Challenges I ran into
The hardest design challenge was figuring out when to let go. A cozy game lives and dies by its pacing. Too much friction early and players leave. Too little and there is nothing to earn. Getting the offline progression curve right, keeping it intentionally limited early so players build a real emotional connection to their workshop before automation takes over, took a lot of iteration on paper before it felt right.
The other challenge was making the workshop feel personal without making it overwhelming. The visual identity had to communicate progression instantly without numbers, which meant every filament color, every lighting change, every printer upgrade needed to carry meaning on its own.

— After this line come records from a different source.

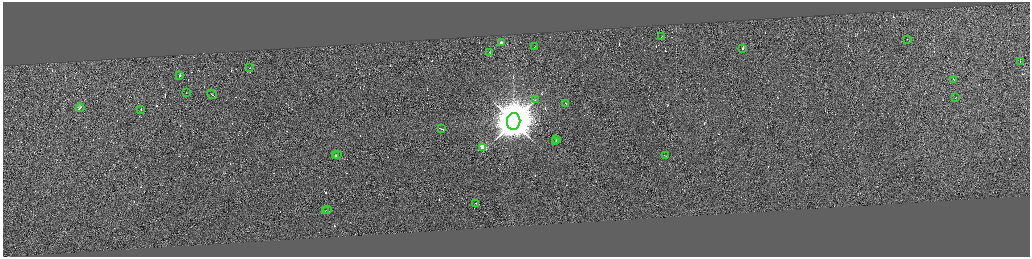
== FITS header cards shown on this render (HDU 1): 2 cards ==
NAXIS1  =                 4110
NAXIS2  =                 1018

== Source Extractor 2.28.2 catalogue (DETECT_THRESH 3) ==
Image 4110 x 1018 px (HDU 1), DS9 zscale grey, zoomed out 1/4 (1 PNG px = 4 x 4 image px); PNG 1032 x 259 px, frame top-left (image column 3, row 1017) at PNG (3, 2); each listed source drawn as its Kron ellipse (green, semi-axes under 4 px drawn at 4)
Background -0.227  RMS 3.8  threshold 11.4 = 3 sigma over >= 5 px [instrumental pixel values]
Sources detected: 376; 348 cannot appear on this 1/4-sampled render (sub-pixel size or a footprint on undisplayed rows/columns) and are neither listed nor drawn; the other 28 listed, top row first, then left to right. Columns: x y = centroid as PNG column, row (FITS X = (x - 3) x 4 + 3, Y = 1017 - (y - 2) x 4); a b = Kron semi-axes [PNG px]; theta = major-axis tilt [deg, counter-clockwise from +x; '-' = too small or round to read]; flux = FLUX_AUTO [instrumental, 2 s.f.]
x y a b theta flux
662 36 2 1 - 8.8e+03
907 39 2 1 - 7.7e+02
501 43 2 1 - 2.4e+04
535 47 2 1 - 1.4e+04
743 48 2 1 - 1.6e+04
490 52 2 1 - 1.8e+03
1020 61 2 1 - 2.4e+04
250 67 2 1 - 1.3e+04
180 75 2 1 - 2.3e+04
954 79 2 1 - 4.2e+04
186 92 2 1 - 6.9e+03
212 94 5 1 - 4.2e+04
955 97 2 1 - 2.2e+04
535 100 2 1 - 1.0e+03
566 103 3 1 - 2.2e+04
80 107 4 1 - 3.7e+04
141 109 2 1 - 1.6e+04
514 121 8 6 83 1.6e+07
442 129 4 1 - 2.8e+04
557 139 3 1 - 3.9e+04
556 142 3 1 - 3.7e+04
483 147 2 2 - 1.3e+05
337 154 2 2 - 1.4e+03
336 155 2 1 - 1.6e+04
665 155 3 1 - 2.6e+04
476 203 2 1 - 1.3e+04
328 209 2 1 - 1.9e+04
326 210 2 1 - 1.8e+04
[348 sub-pixel or undisplayed-footprint detections neither listed nor drawn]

Designing that visual language, where color equals rarity and the state of the room equals your progress, was the most rewarding part of the whole project.

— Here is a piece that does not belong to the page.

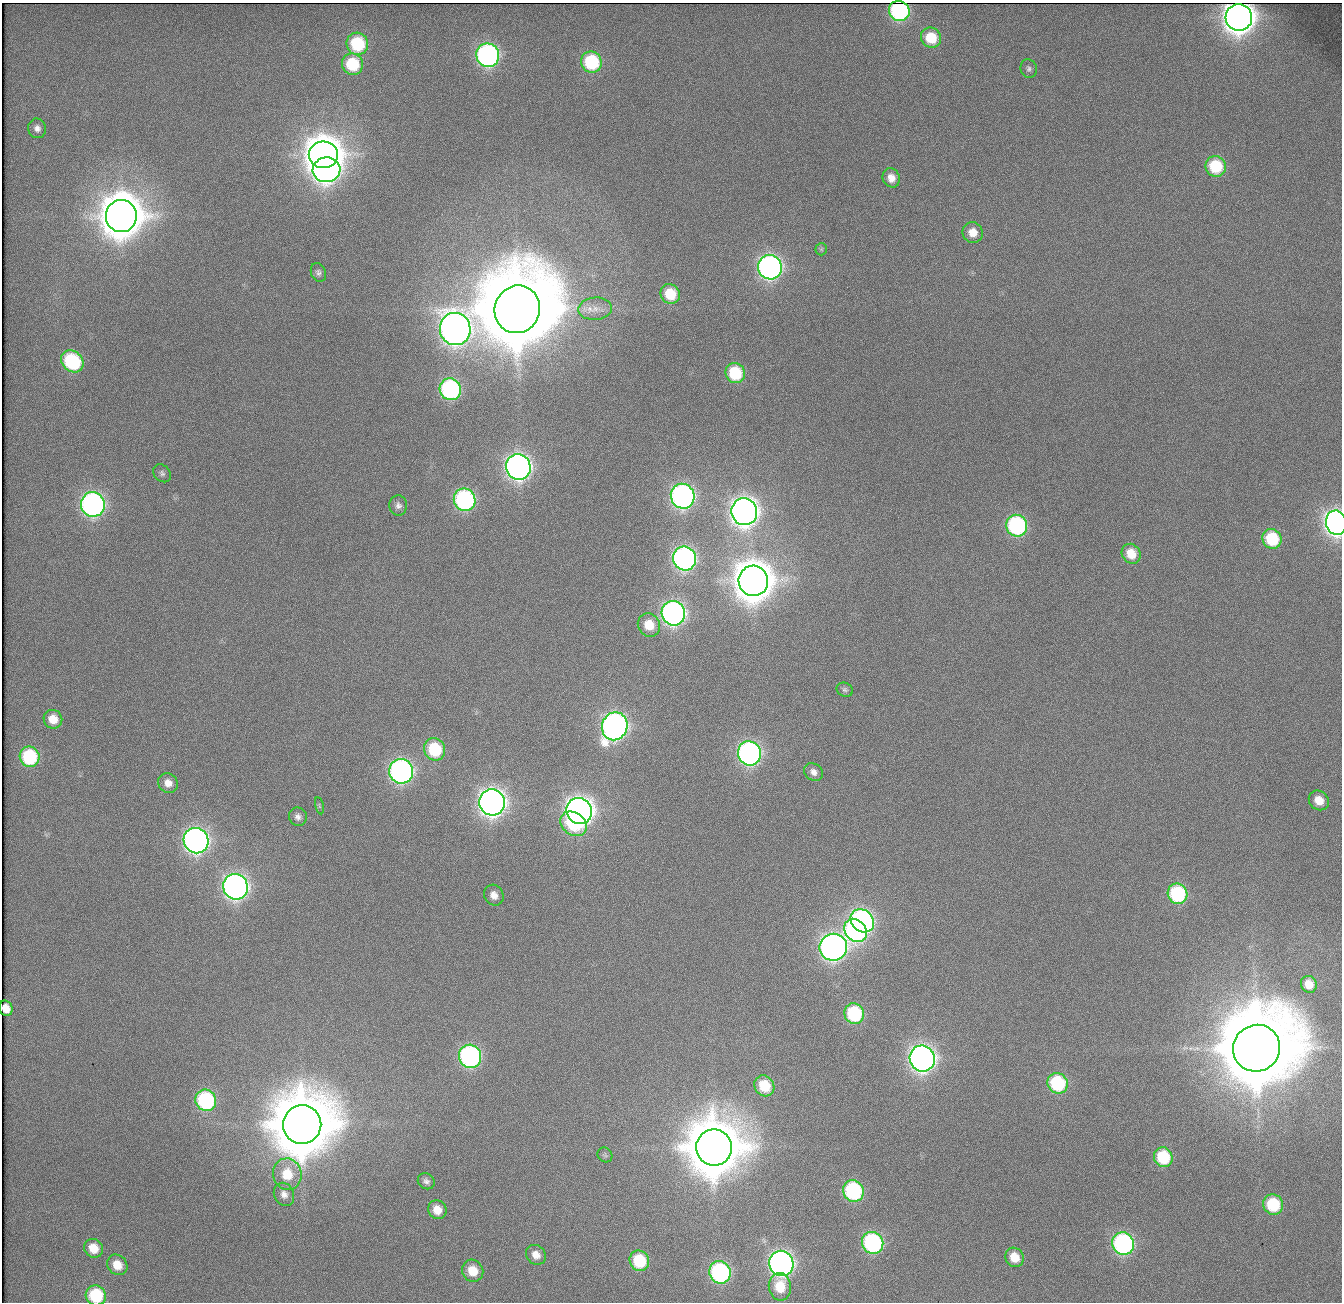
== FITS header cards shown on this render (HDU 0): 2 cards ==
NAXIS1  =                 1340          /
NAXIS2  =                 1300          /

Accomplishments that I'm proud of
The thing I am most proud of is that all four documents tell one consistent story. The filament progression in the Visual Concept Package matches the material unlock system in the GDD. The Phase 1 build milestone in the Production Plan matches exactly what the Player Journey Map shows at the 2-minute mark. The early workshop tone described in the GDD matches what you see in the UI mockups. That coherence did not happen by accident. It came from designing the game as a system first, and the documents as evidence of that system.
The "What makes Layer Lab original" section also took real work to get right. The answer is not a feature list. It is this: Layer Lab makes the workshop the character. You are not optimizing a pipeline. You are building a brand, one visible upgrade at a time.
What I learned
I learned that a cozy game is harder to design than a stressful one. Stress is easy to manufacture, just add timers and penalties. Cozy has to earn its satisfaction through visible progress, clear goals always just ahead, and the feeling that your time was well spent. Every system in Layer Lab had to answer one question: does this make the player feel like a builder, or does it make them feel managed?
I also learned that the production plan is where ideas get real. Writing the first-playable milestone as a lived 90-second experience, the player taps the spool, selects Basic PLA, watches the progress bar fill, taps Sell, watches currency land in the HUD, forced every earlier design decision to prove it was actually buildable.
What's next for Layer Lab
The next version of Layer Lab expands into a living creator economy. Player workshop visits, community blueprint sharing, cooperative production events, seasonal expos, global leaderboards, and player-driven filament marketplaces would turn a solo experience into something social and ongoing.
I would also love to introduce community blueprint competitions where players submit ideas for new models, themes, or collections. Winning designs could be adapted into official in-game blueprints, giving players a direct hand in shaping the future of the workshop catalog while celebrating the creativity at the heart of the maker community.
The bedroom desk becomes an industrial empire one validated loop at a time.
Craft the future one print at a time.